I've been backing off in the last few days from _any_ of the attempts (including my own) to explain the causes behind the current foreign policy of the Bush administration. We just don't know. (It is an imperialist policy, but to say so is too general to be of any concrete use.) I keep thinking more and more of John Adams's warning never to trust England (generalized to any capitalist state) to act in its own interests. Oil isn't all that useful an explanatory category either. _Of course_ Iraq would not be in the sights of the Bushies were it not an oil state. But while that explains why non-oil states are not the focus it does not explain why a particular oil state is the focus. And while the EU and Japan are the most likely big losers from a U.S. occupation of Iraq, that need not be present in the policy deliberations in Washington.

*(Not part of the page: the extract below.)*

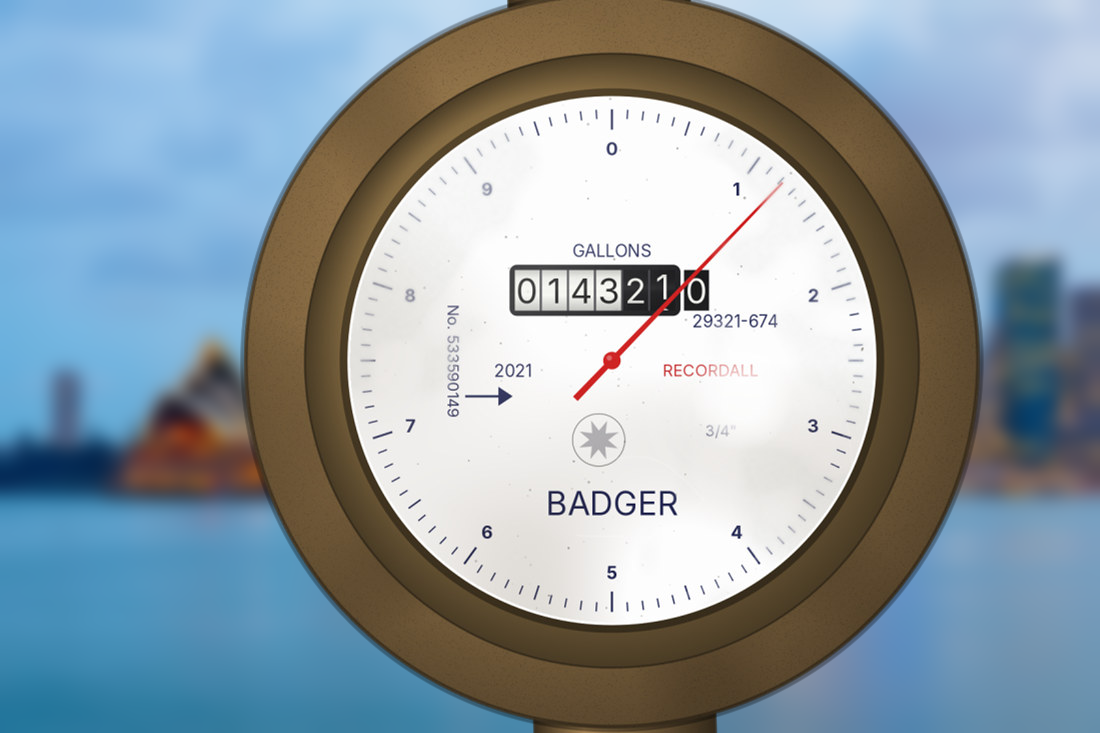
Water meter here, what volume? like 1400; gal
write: 143211.2; gal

So if we cannot with any certainty at all know what the administrations strategy and strategic goals are, how can we be so certain about a particular tactic. There are almost certainly a dozen reasons why Powell might be lying, and a dozen why he might be telling the truth.

A perfectly possible scenario (I'm not affirming it, merely speculating). Whether or not the U.S. hegemony _has_ been slipping, some/many ruling class figures _feel_ that it has, and were getting a bit desperate over the last few years, and 9/11 freaked them out, and they really don't know what they are doing but striking out wildly. (No point in arguing against this, since I'm not arguing for it.) That point of departure could/would generate endless freaky actions that were not easily explicable.

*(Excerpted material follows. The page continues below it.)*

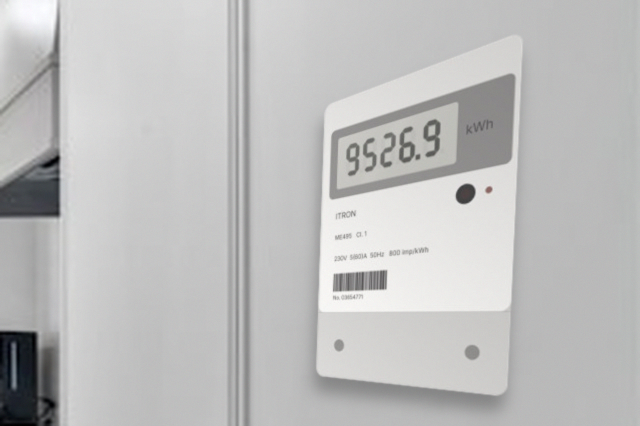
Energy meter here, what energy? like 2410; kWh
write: 9526.9; kWh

So why don't we stick to what we know? We _know_ that it is proper to try to stop this war. We know that what we have been doing is the proper strategy -- we just need to do more of it. And we know that the international opposition to this war is larger, more vocal, more ready to act, than any anti-war movement in human history. And that creates a situation in which it isn't ridiculous to think that we might win. And when winning looks even remotely possible, it is correct for the left to try to win.

So what Dave McReynolds and Lou Paulsen have been saying on different lists these past few days is all we _know_ and all we _need_ to know for the time being. So it's correct to assume that Powell is whistling in the dark. We just need to say no louder.